SUPPLIED DATA:
===

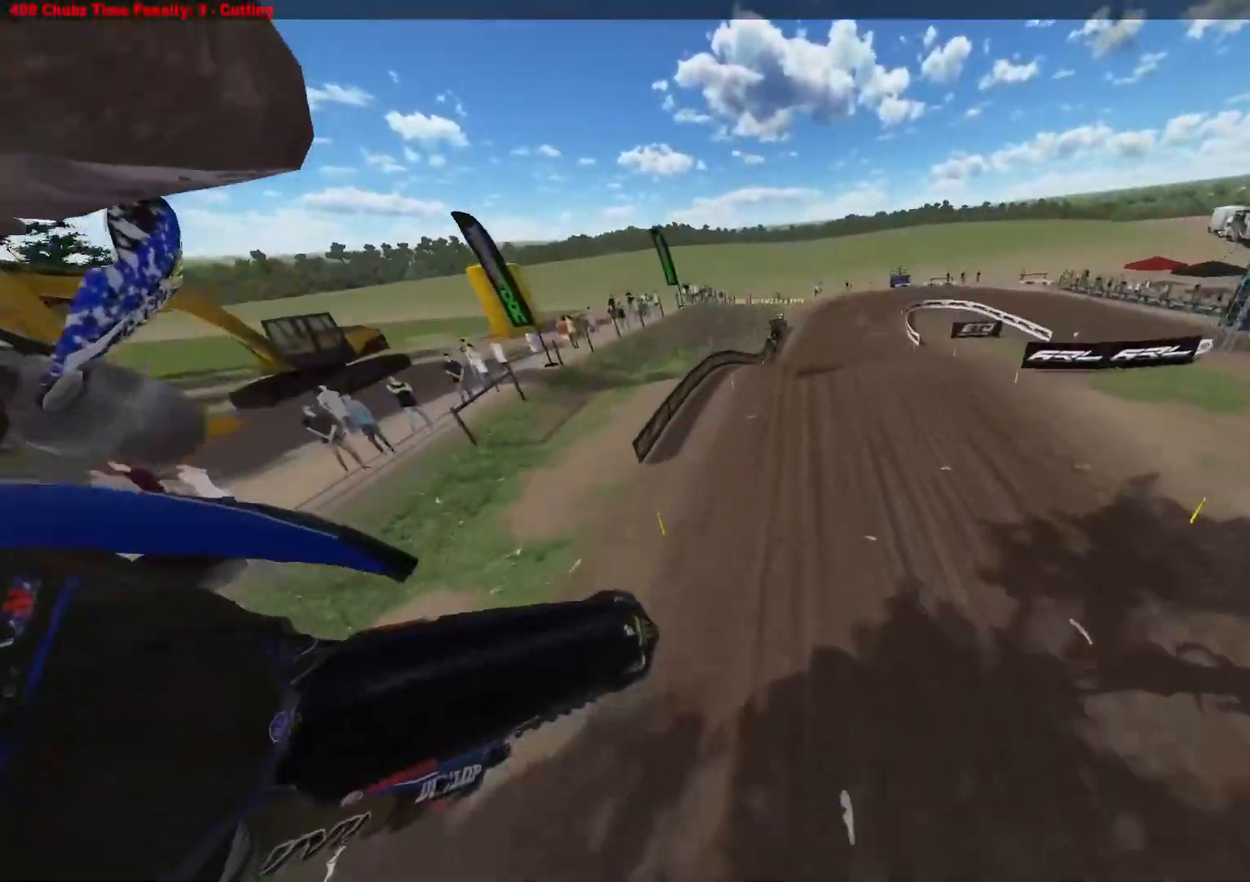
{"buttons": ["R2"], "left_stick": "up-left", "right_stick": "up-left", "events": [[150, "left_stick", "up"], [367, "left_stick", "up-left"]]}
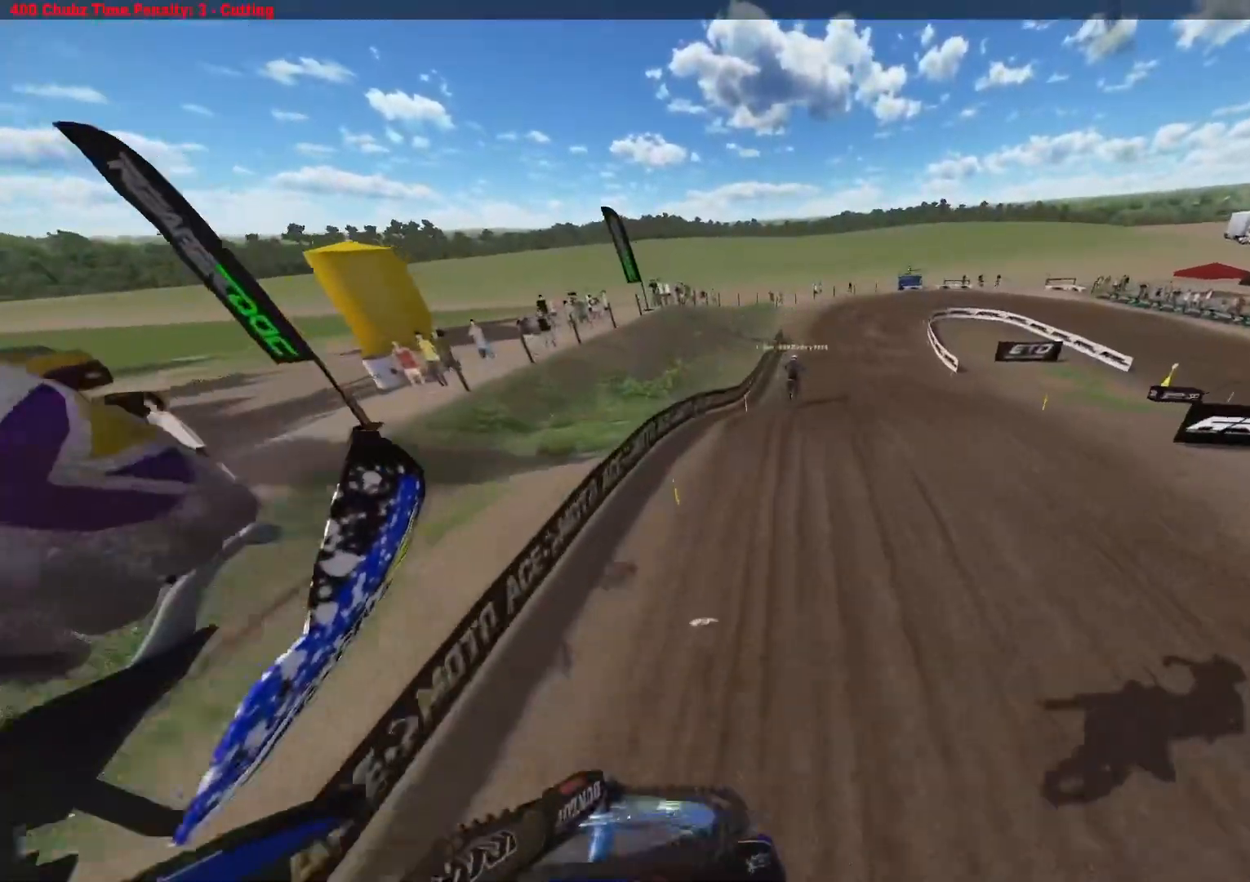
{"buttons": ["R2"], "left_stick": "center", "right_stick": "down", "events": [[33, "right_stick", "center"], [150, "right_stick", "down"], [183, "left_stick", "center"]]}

===

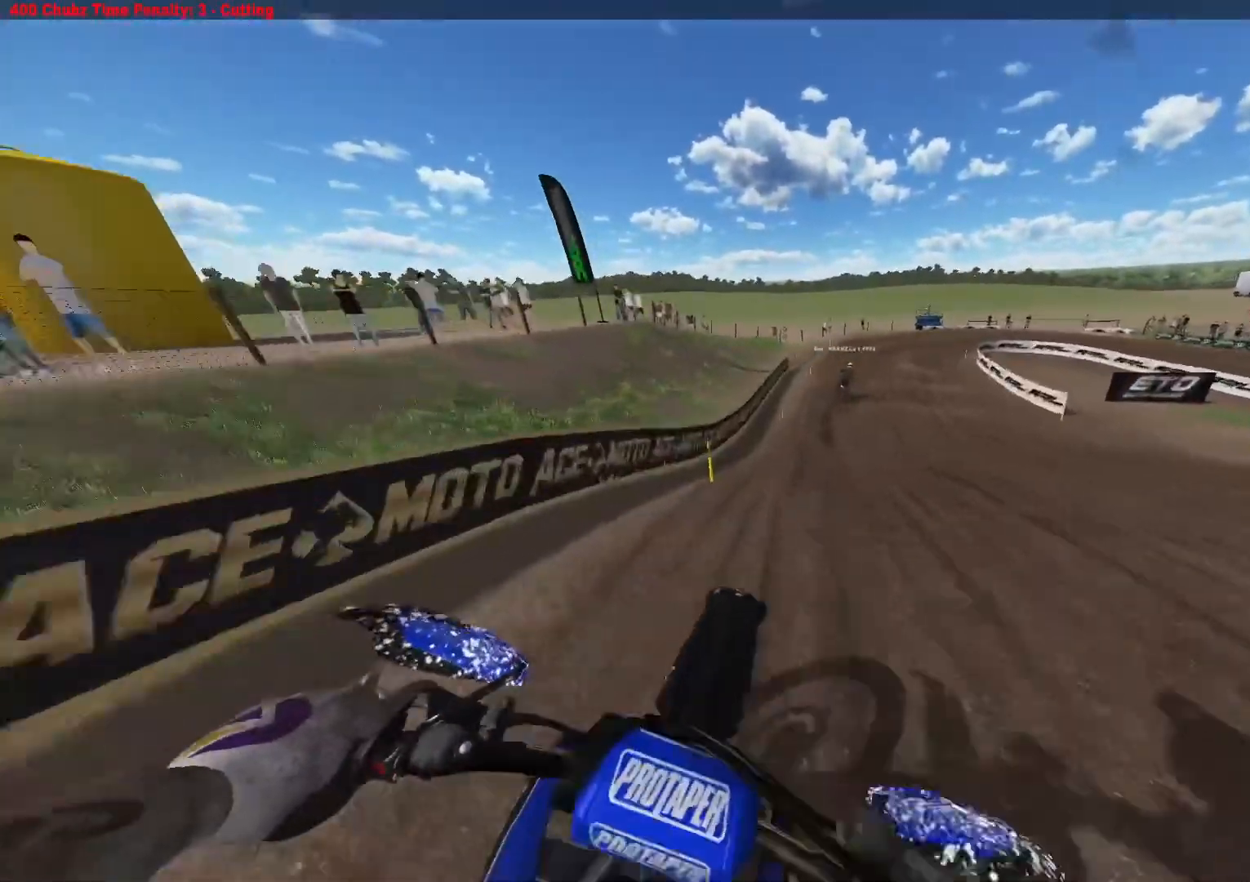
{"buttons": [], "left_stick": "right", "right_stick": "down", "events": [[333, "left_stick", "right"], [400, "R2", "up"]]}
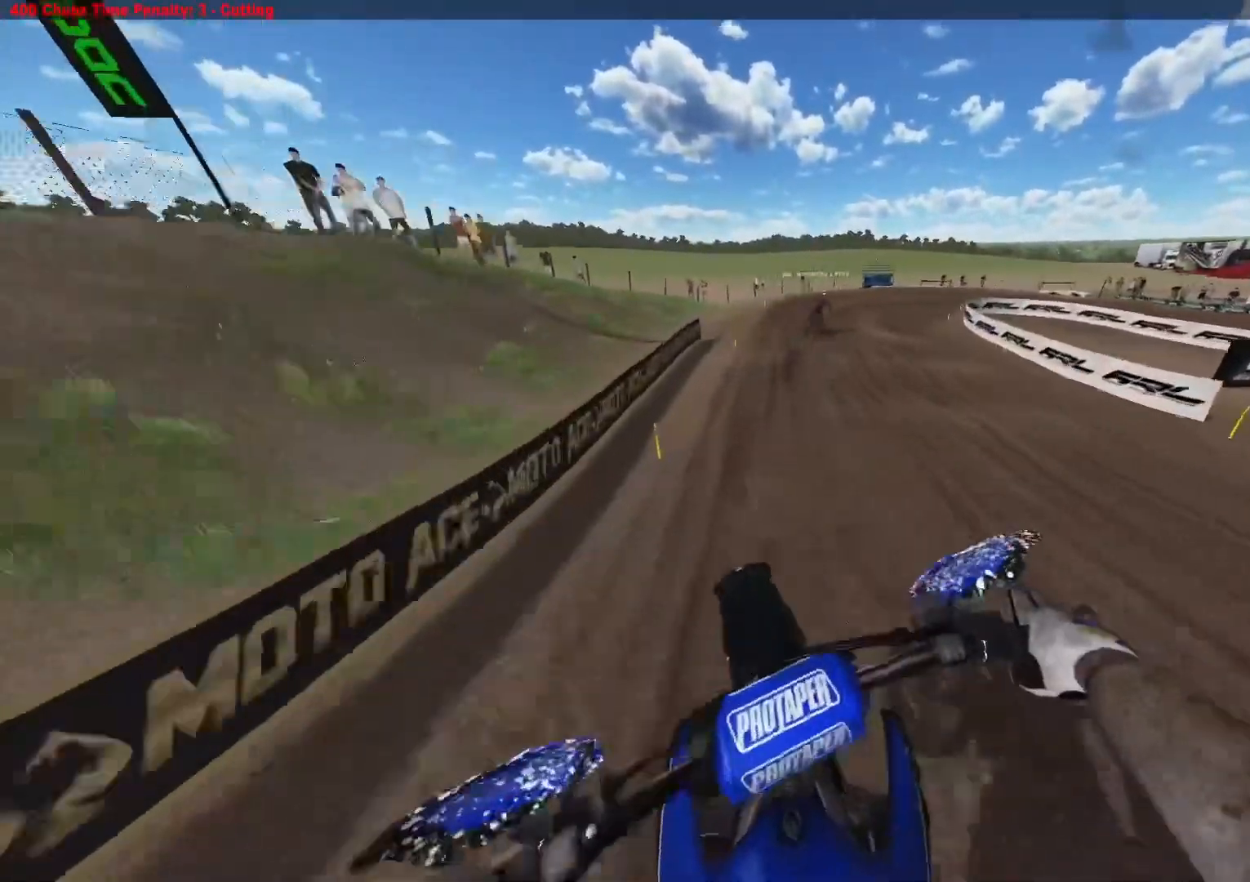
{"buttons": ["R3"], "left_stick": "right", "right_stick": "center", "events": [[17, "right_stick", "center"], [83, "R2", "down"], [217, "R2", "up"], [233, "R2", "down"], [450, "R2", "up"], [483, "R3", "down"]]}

===

THE PROBLEM: Copy out each line of the data that includes the string "down".

RESULT:
{"buttons": ["R2"], "left_stick": "center", "right_stick": "down", "events": [[33, "right_stick", "center"], [150, "right_stick", "down"], [183, "left_stick", "center"]]}
{"buttons": [], "left_stick": "right", "right_stick": "down", "events": [[333, "left_stick", "right"], [400, "R2", "up"]]}
{"buttons": ["R3"], "left_stick": "right", "right_stick": "center", "events": [[17, "right_stick", "center"], [83, "R2", "down"], [217, "R2", "up"], [233, "R2", "down"], [450, "R2", "up"], [483, "R3", "down"]]}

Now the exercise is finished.